• _DOCUMENT SOURCE_:

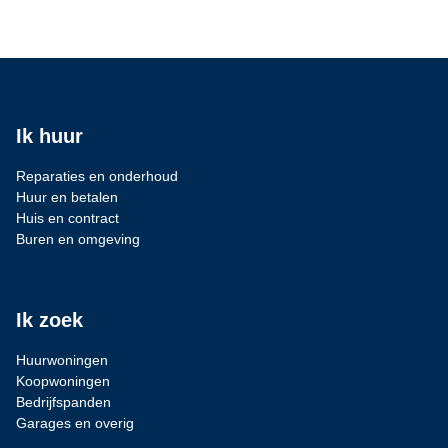
Ik huur
Reparaties en onderhoud
Huur en betalen
Huis en contract
Buren en omgeving
Ik zoek
Huurwoningen
Koopwoningen
Bedrijfspanden
Garages en overig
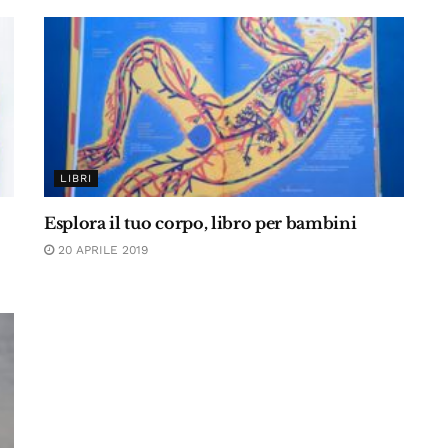
LIBRI
Esplora il tuo corpo, libro per bambini
20 APRILE 2019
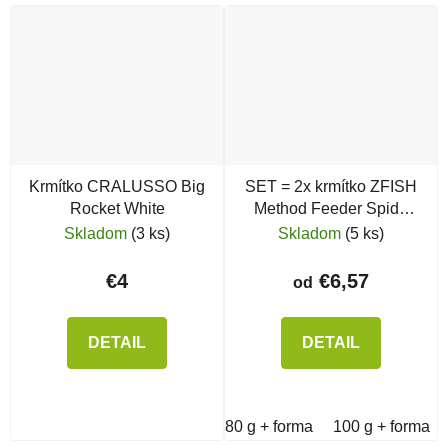
Krmítko CRALUSSO Big
SET = 2x krmítko ZFISH
Rocket White
Method Feeder Spide
Large + forma
Skladom
(3 ks)
Skladom
(5 ks)
€4
€6,57
od
DETAIL
DETAIL
80 g + forma
100 g + forma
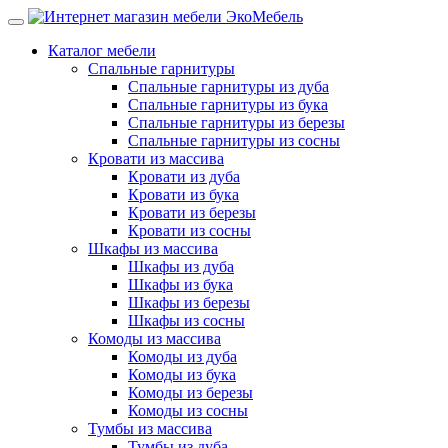
Каталог мебели
Спальные гарнитуры
Спальные гарнитуры из дуба
Спальные гарнитуры из бука
Спальные гарнитуры из березы
Спальные гарнитуры из сосны
Кровати из массива
Кровати из дуба
Кровати из бука
Кровати из березы
Кровати из сосны
Шкафы из массива
Шкафы из дуба
Шкафы из бука
Шкафы из березы
Шкафы из сосны
Комоды из массива
Комоды из дуба
Комоды из бука
Комоды из березы
Комоды из сосны
Тумбы из массива
Тумбы из дуба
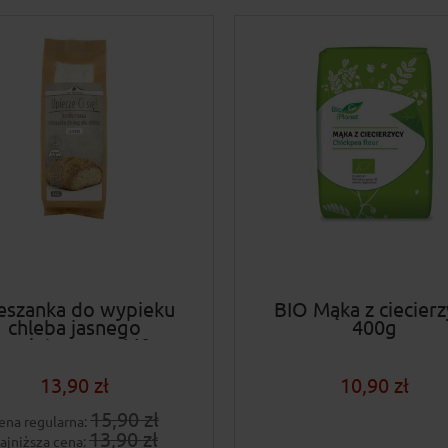
eszanka do wypieku
BIO Mąka z ciecierz
chleba jasnego
400g
ezglutenowy 440g
13,90 zł
10,90 zł
15,90 zł
ena regularna:
13,90 zł
ajniższa cena:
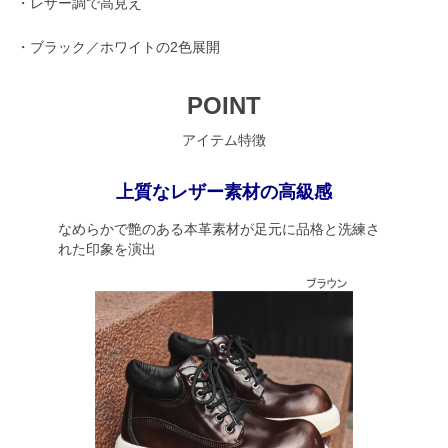
・レザー調で高見え
・ブラック／ホワイトの2色展開
POINT
アイテム特徴
上質なレザー素材の高級感
なめらかで艶のある本革素材が足元に品格と洗練さ
れた印象を演出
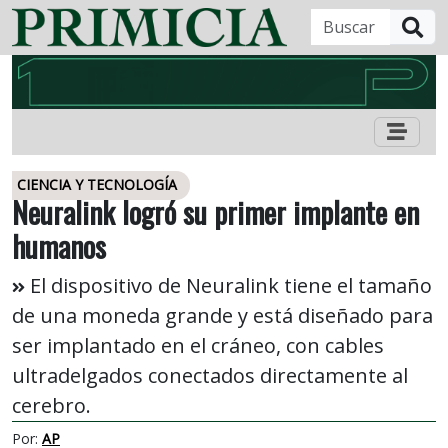
B
CIENCIA Y TECNOLOGÍA
Neuralink logró su primer implante en
humanos
El dispositivo de Neuralink tiene el tamaño
de una moneda grande y está diseñado para
ser implantado en el cráneo, con cables
ultradelgados conectados directamente al
cerebro.
Por:
AP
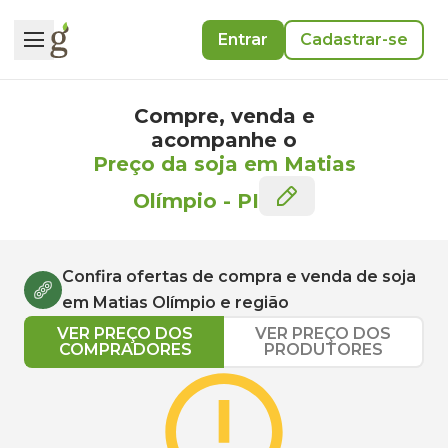
Entrar
Cadastrar-se
Compre, venda e
acompanhe o
Preço da soja em Matias
Olímpio
-
PI
Confira ofertas de compra e venda de
soja
em
Matias Olímpio
e região
VER PREÇO DOS
VER PREÇO DOS
COMPRADORES
PRODUTORES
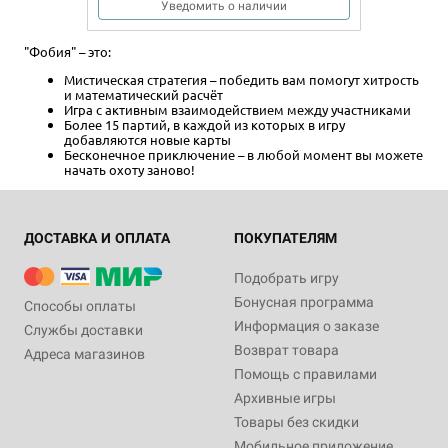
Уведомить о наличии
"Фобия" – это:
Мистическая стратегия – победить вам помогут хитрость
и математический расчёт
Игра с активным взаимодействием между участниками
Более 15 партий, в каждой из которых в игру
добавляются новые карты
Бесконечное приключение – в любой момент вы можете
начать охоту заново!
ДОСТАВКА И ОПЛАТА
ПОКУПАТЕЛЯМ
Подобрать игру
Бонусная программа
Способы оплаты
Информация о заказе
Службы доставки
Возврат товара
Адреса магазинов
Помощь с правилами
Архивные игры
Товары без скидки
Мобильное приложение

• _CONSIGNES À SUIVRE_: Transcrivez à l'identique les lignes ci-dessus, en commençant par celle qui contient « Каталог мебели » et en allant jusqu'à la toute dernière ligne, les deux incluses. Ne reprenez pas les images dans votre réponse.

• _RÉSULTAT CI-DESSOUS_:
Каталог мебели
Спальные гарнитуры
Спальные гарнитуры из дуба
Спальные гарнитуры из бука
Спальные гарнитуры из березы
Спальные гарнитуры из сосны
Кровати из массива
Кровати из дуба
Кровати из бука
Кровати из березы
Кровати из сосны
Шкафы из массива
Шкафы из дуба
Шкафы из бука
Шкафы из березы
Шкафы из сосны
Комоды из массива
Комоды из дуба
Комоды из бука
Комоды из березы
Комоды из сосны
Тумбы из массива
Тумбы из дуба
eszanka do wypieku
BIO Mąka z ciecierz
chleba jasnego
400g
ezglutenowy 440g
13,90 zł
10,90 zł
15,90 zł
ena regularna:
13,90 zł
ajniższa cena:
・レザー調で高見え
・ブラック／ホワイトの2色展開
POINT
アイテム特徴
上質なレザー素材の高級感
なめらかで艶のある本革素材が足元に品格と洗練さ
れた印象を演出
B
CIENCIA Y TECNOLOGÍA
Neuralink logró su primer implante en
humanos
El dispositivo de Neuralink tiene el tamaño
de una moneda grande y está diseñado para
ser implantado en el cráneo, con cables
ultradelgados conectados directamente al
cerebro.
Por:
AP
Entrar
Cadastrar-se
Compre, venda e
acompanhe o
Preço da soja em Matias
Olímpio
-
PI
Confira ofertas de compra e venda de
soja
em
Matias Olímpio
e região
VER PREÇO DOS
VER PREÇO DOS
COMPRADORES
PRODUTORES
Уведомить о наличии
"Фобия" – это:
Мистическая стратегия – победить вам помогут хитрость
и математический расчёт
Игра с активным взаимодействием между участниками
Более 15 партий, в каждой из которых в игру
добавляются новые карты
Бесконечное приключение – в любой момент вы можете
начать охоту заново!
ДОСТАВКА И ОПЛАТА
ПОКУПАТЕЛЯМ
Подобрать игру
Бонусная программа
Способы оплаты
Информация о заказе
Службы доставки
Возврат товара
Адреса магазинов
Помощь с правилами
Архивные игры
Товары без скидки
Мобильное приложение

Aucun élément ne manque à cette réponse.